In the present study, the number of CD4⁺ cells in VKC and normal conjunctiva was similar to that previously reported. ⁶ Although no double staining was performed for T-helper cells, the distribution of growth factor–positive cells in the tissues appeared to be distinct from that of CD4⁺ cells. Nevertheless, a possible influence of Th2 cells on tissue remodeling in VKC may be mediated directly by Th2 cytokines or indirectly through T-cell–driven eosinophil and mast cell activation. 

The conjunctival epithelium is both directly and indirectly involved in the development of conjunctival inflammation. When stimulated, epithelial cells can express and produce several cytokines, chemokines, and adhesion molecules that can affect chronic inflammation. ^{26 27 28} In the present study, the epithelium in VKC showed intense immunostaining for PDGF, bFGF, and TGF-β1, suggesting that these growth factors are produced by the epithelial cells or that these proteins may have been sequestered within the epithelium from tears or other sources.
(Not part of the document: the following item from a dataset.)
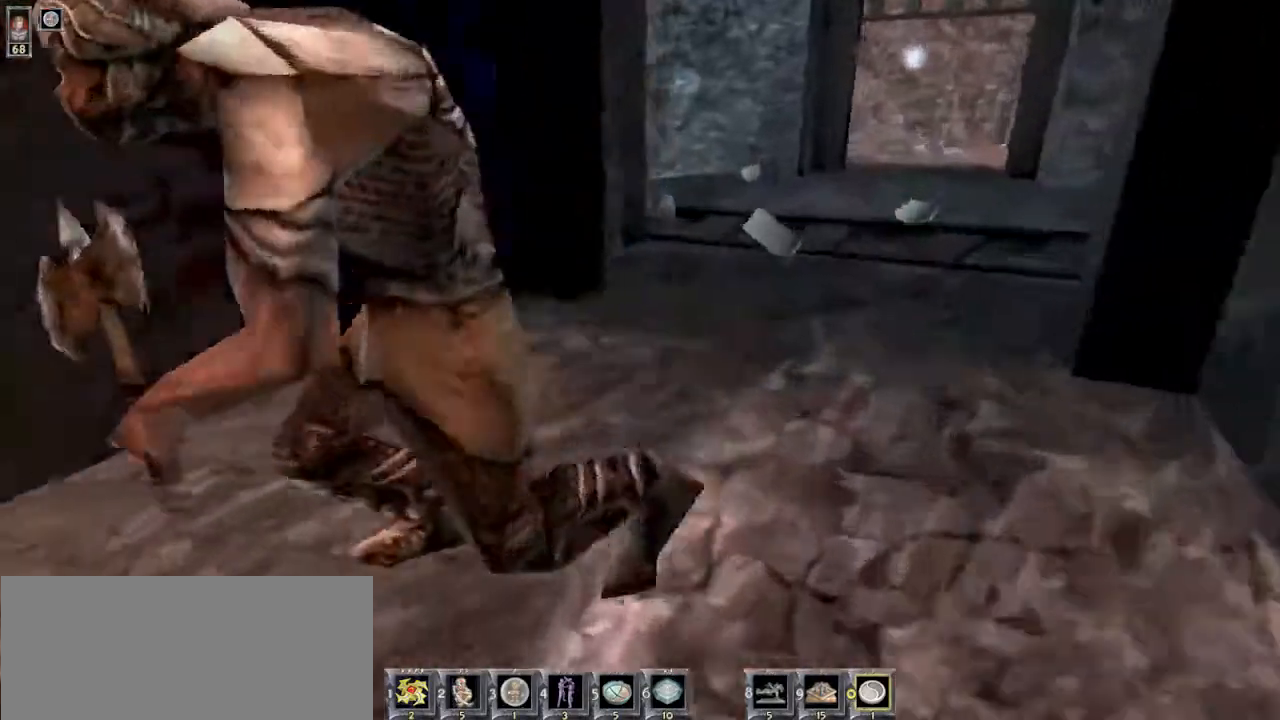
{"keys": ["s"], "mouse": [], "events": [[67, "d", "up"], [400, "s", "down"]]}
Intracytoplasmic immunofluorescent staining of both PDGF and bFGF was seen in the basal and superficial layers of epithelium and epithelial ingrowths, suggesting epithelial production of these factors. Because both PDGF and TGF-β1 have been shown to mediate mast cell chemotaxis, ²⁹ it is possible that in VKC these factors may be involved in the great migration of mast cells to the epithelium of patients with VKC. Conversely, the increased number of mast cells in the epithelium may also be a stimulus for epithelial overgrowth in VKC, because mast cell–derived mediators have been shown to be mitogenic for epithelial cells in vitro. ³⁰ It has been suggested that conjunctival epithelial cells and fibroblasts communicate through active cytokine and growth factor production, thereby regulating cellular processes such as epithelial differentiation, wound healing, and angiogenesis. ^{31 32} In a three-dimensional in vitro model, damaged bronchial epithelial cells have been shown to produce growth factors such as PDGF, bFGF, and TGF-β1, thus enhancing fibroblast proliferation activity. ³³ Because epitheliotoxic insults, especially from activated eosinophils, are clinically evident in VKC, the production of these growth factors from conjunctival epithelial cells may initially have an autocrine or paracrine repair function, with their eventual overexpression then causing tissue remodeling. However, other growth factors and hormones may also be involved in the pathogenesis of tissue remodeling in VKC. 

In conclusion, overproduction of growth factors by epithelial cells, inflammatory cells and structural cells may be responsible for the epithelial overgrowths and ingrowths and the stromal extracellular matrix expansion that characterize the giant papillae of VKC. Further in vitro studies on the interaction between activated inflammatory cells and structural cells may elucidate the pathophysiology of tissue remodeling that characterizes chronic allergic diseases.